By General RNA-Degradation Machinery
The cytosol of eukaryotes contains protein complexes that compete with ribosomes for access to mRNAs. As these increase their activity, they sequester mRNAs in larger aggregates called P bodies (for "processing bodies", but this processing should not be confused with the processing of pre-mRNA to mature mRNA that occurs in the nucleus).
The repression proteins break down the mRNA by
removing its "cap"
removing its poly(A) tail
degrading the remaining message (nibbling away in the 5' -> 3' direction)
What controls the dynamic balance between ribosomes and P bodies for access to mRNAs remains to be learned. But this mechanism provides for
destruction of "bad" mRNAs (e.g., those with premature STOP codons [see Nonsense-Mediated mRNA Decay (NMD)];
turnover of mRNAs thus increasing the flexibility of gene expression in the cell.
These are hollow macromolecular complexes with two openings. They take in unfolded RNA molecules and degrade them in the 3' -> 5' direction.
(In neither structure nor function do these exosomes resemble the exosomes involved in antigen presentation that unfortunately share the same name.)
By MicroRNAs (miRNAs)
Here small RNA molecules bind to a complementary portion in the 3'-UTR of the mRNA and
prevent it from being translated by ribosomes and/or
trigger its destruction.
Both these activities take place in P bodies.
It turns out that the regulation of the level of certain metabolites is controlled by riboswitches. A riboswitch is a part of a molecule of messenger RNA (mRNA) with a specific binding site for the metabolite (or a close relative).

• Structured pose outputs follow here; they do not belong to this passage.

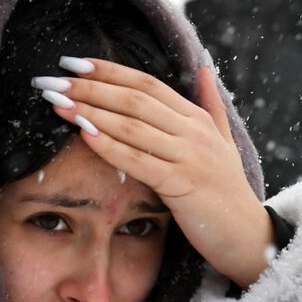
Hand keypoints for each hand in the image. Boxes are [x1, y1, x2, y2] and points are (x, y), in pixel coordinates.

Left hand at [38, 57, 273, 287]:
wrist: (249, 237)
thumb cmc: (228, 192)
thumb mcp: (223, 142)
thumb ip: (211, 104)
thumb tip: (204, 65)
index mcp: (198, 118)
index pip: (147, 83)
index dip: (108, 71)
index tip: (73, 63)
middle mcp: (194, 131)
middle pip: (134, 99)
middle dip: (90, 88)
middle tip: (53, 81)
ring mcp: (190, 156)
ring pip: (133, 125)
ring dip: (91, 111)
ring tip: (58, 103)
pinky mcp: (183, 184)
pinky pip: (139, 160)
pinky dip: (110, 145)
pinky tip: (84, 135)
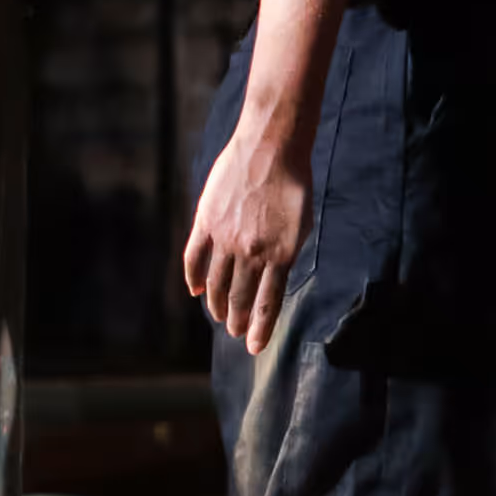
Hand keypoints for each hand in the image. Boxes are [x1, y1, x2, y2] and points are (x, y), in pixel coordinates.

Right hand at [184, 127, 312, 355]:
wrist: (271, 147)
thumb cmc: (293, 184)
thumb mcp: (301, 225)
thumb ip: (285, 254)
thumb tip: (274, 278)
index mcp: (280, 254)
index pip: (267, 303)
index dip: (258, 329)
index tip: (253, 348)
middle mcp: (251, 251)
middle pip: (238, 297)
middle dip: (235, 321)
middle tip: (233, 333)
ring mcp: (226, 238)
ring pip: (216, 283)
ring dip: (216, 304)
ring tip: (218, 317)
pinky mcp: (206, 222)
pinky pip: (195, 258)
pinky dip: (194, 278)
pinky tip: (196, 291)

If thiamine pyrophosphate (the active form of thiamine [vitamin B1]) is available in the culture medium of E. coli,
it binds to a messenger RNA whose protein product is an enzyme needed to synthesize thiamine from the ingredients in minimal medium.
Binding induces an allosteric shift in the structure of the mRNA so that it can no longer bind to a ribosome and thus cannot be translated into the enzyme.

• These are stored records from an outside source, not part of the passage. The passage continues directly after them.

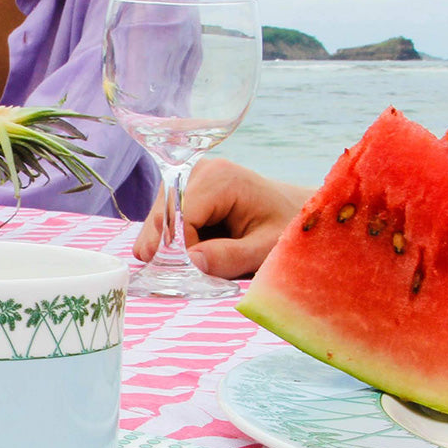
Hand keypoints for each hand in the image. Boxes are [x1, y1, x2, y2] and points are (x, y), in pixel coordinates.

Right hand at [134, 158, 312, 278]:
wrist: (290, 211)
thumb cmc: (283, 228)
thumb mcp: (265, 248)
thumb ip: (230, 257)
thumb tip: (191, 261)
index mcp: (218, 178)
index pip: (179, 220)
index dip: (185, 254)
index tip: (203, 276)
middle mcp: (195, 171)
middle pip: (162, 221)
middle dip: (174, 254)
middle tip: (199, 275)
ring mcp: (184, 181)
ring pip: (157, 227)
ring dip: (173, 252)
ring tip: (206, 259)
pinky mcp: (179, 194)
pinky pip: (162, 227)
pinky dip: (173, 247)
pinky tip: (197, 251)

E. coli no longer wastes resources on synthesizing a vitamin that is available preformed.
A thiamine pyrophosphate riboswitch has also been found in plants and archaea.
If vitamin B12 is present in the cell,
it binds to the mRNA which encodes a protein needed to import the vitamin from the culture medium.
This, too, induces an allosteric shift in the mRNA that prevents it from binding a ribosome.
E. coli no longer wastes resources on synthesizing a transporter for a vitamin that it already has enough of.
Some Gram-positive bacteria (E. coli is Gram-negative) control the level of a sugar needed to synthesize their cell wall with a riboswitch. In this case, as the concentration of the sugar builds up, it binds to the messenger RNA (mRNA) whose product is the enzyme that makes the sugar. This causes the mRNA to self-destruct so production of the enzyme — and thus the sugar — ceases.
Other riboswitches act on transcription rather than translation. [Link]
It has been suggested that these regulatory mechanisms, which do not involve any protein, are a relict from an "RNA world".
By Gene-Specific Proteins
Translation of at least one mRNA in humans is repressed by a protein — aminoacyl tRNA synthetase. In response to the inflammatory cytokine interferon-gamma [IFN-γ], the synthetase abandons its normal function (adding Glu and Pro to their respective tRNAs) and instead binds to the mRNA blocking its translation.
In some bacteria, a protein product may inhibit the further translation of its own mRNA (a kind of feedback inhibition). It does so by binding to a site which blocks the mRNA from further association with a ribosome.
Gene expression occurs in two steps:
transcription of the information encoded in DNA into a molecule of RNA (discussed in Gene Expression: Transcription) and
translation of the information encoded in the nucleotides of mRNA into a defined sequence of amino acids in a protein (discussed here).
In eukaryotes, the processes of transcription and translation are separated both spatially and in time. Transcription of DNA into mRNA occurs in the nucleus. Translation of mRNA into polypeptides occurs on polysomes in the cytoplasm.
In bacteria (which have no nucleus), both these steps of gene expression occur simultaneously: the nascent mRNA molecule begins to be translated even before its transcription from DNA is complete.